Cube: The volume of a cube is calculated by: Volume = side × side × side = side³
Example: A cube-shaped container has sides of 4cm each. The volume of the container is 4cm × 4cm × 4cm = 64cm³.
Rectangular Prism: The volume of a rectangular prism is calculated by: Volume = length × width × height
Example: A rectangular prism-shaped fish tank is 60cm long, 30cm wide, and 40cm high. The volume of the fish tank is 60cm × 30cm × 40cm = 72000cm³. Guided Practice (With Solutions)
Question 1: A rectangular garden is 8 meters long and 5 meters wide. What is the area of the garden?
Solution: Area = length × width Area = 8m × 5m Area = 40m²
Commentary: This question reinforces the basic formula for calculating the area of a rectangle. Remember to include the correct units (m²).
Question 2: A cube-shaped storage box has sides of 6cm each. What is the surface area of the box?
Solution: Surface Area = 6 × side² Surface Area = 6 × (6cm)² Surface Area = 6 × 36cm² Surface Area = 216cm²
Commentary: This question requires applying the formula for the surface area of a cube. Students should remember to square the side length first.
Question 3: A rectangular prism-shaped brick is 20cm long, 10cm wide, and 8cm high. What is the volume of the brick?
Solution: Volume = length × width × height Volume = 20cm × 10cm × 8cm Volume = 1600cm³
Commentary: This question practices calculating the volume of a rectangular prism. Ensure students understand that volume is measured in cubic units (cm³).
Question 4: A triangular flag has a base of 30cm and a height of 20cm. Calculate the area of the flag.

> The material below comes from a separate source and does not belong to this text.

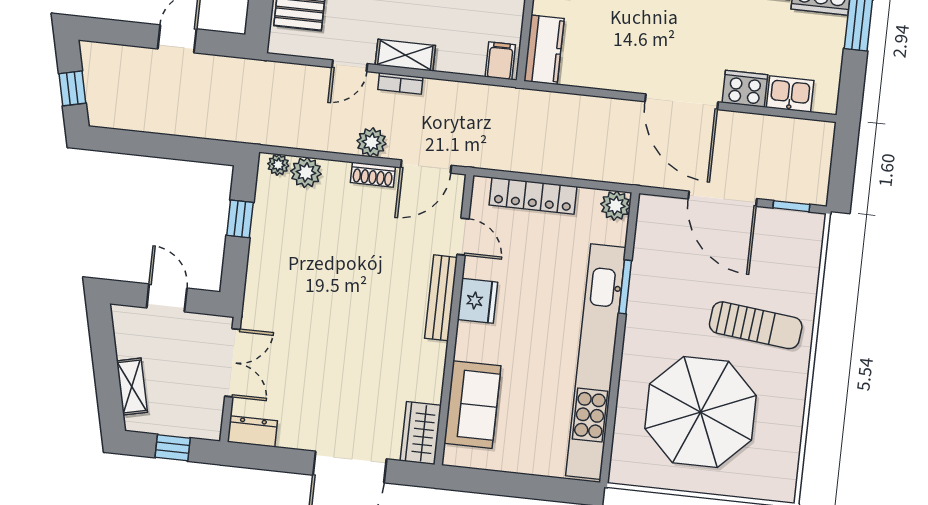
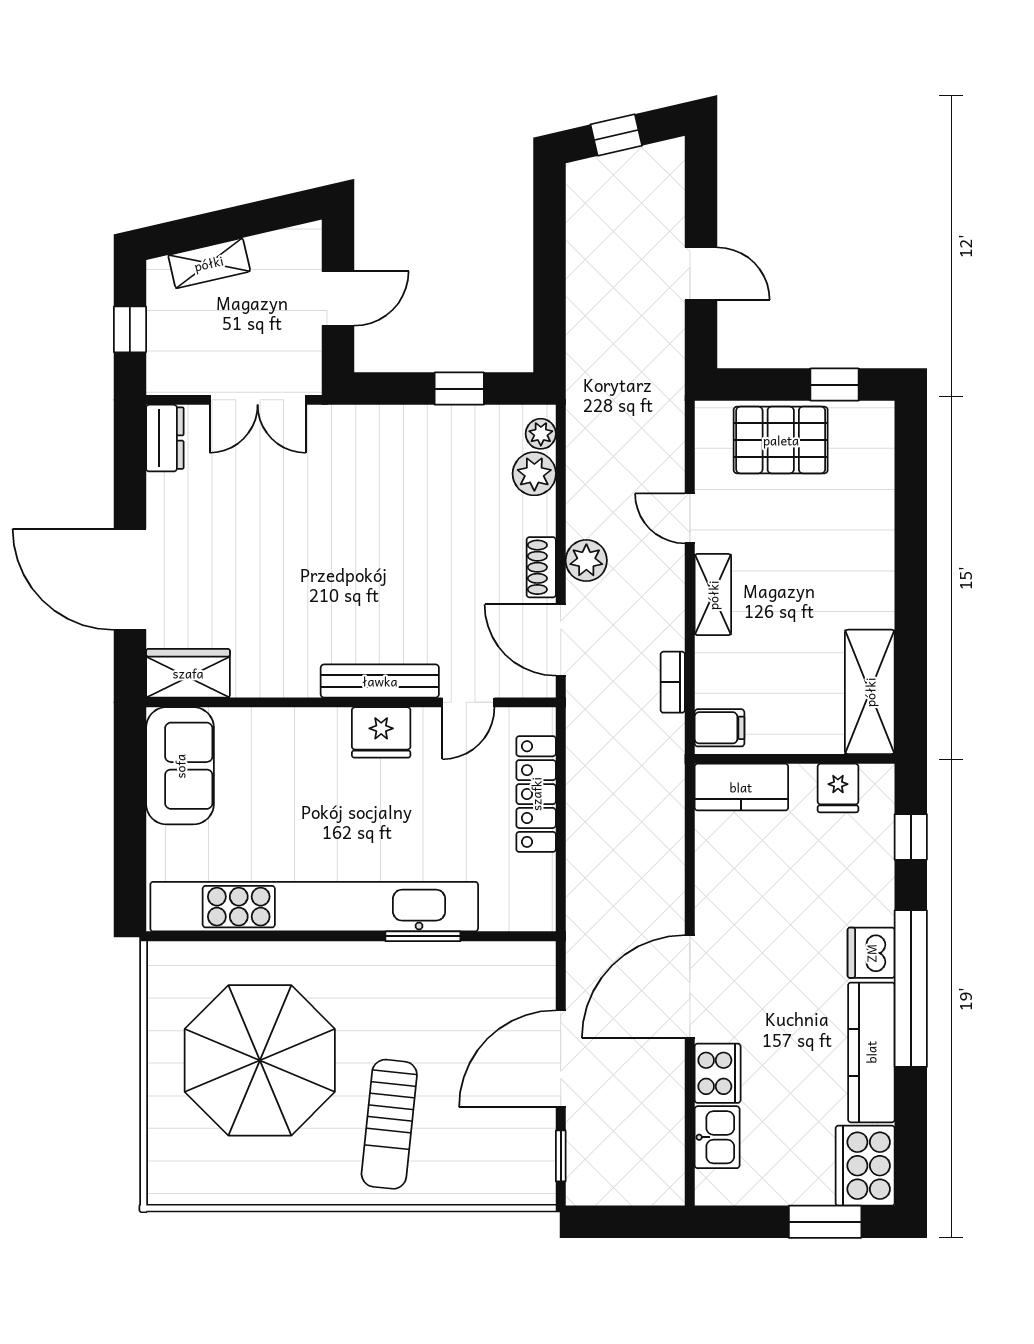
bookcase: (400, 83) -> (673, 682), moved
plant: (616, 206) -> (535, 911), removed
sofa: (472, 405) -> (180, 766), moved, turned -90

Solution: Area = ½ × base × height Area = ½ × 30cm × 20cm Area = ½ × 600cm² Area = 300cm²
Commentary: This question revisits the area of a triangle. Students should remember to multiply the base and height and then divide by 2 (or multiply by ½). Independent Practice (Questions Only) A square tile has sides of 15cm. What is the area of the tile? A rectangular swimming pool is 12 meters long and 6 meters wide. What is the area of the swimming pool? A triangular roof section has a base of 7 meters and a height of 3 meters. What is the area of the roof section? A cube-shaped sugar cube has sides of 1cm. What is the surface area of the sugar cube? A rectangular prism-shaped chocolate box is 25cm long, 12cm wide, and 5cm high. What is the surface area of the box? A cube-shaped die has sides of 1.5cm. What is the volume of the die? A rectangular prism-shaped lunchbox is 20cm long, 15cm wide, and 10cm high. What is the volume of the lunchbox?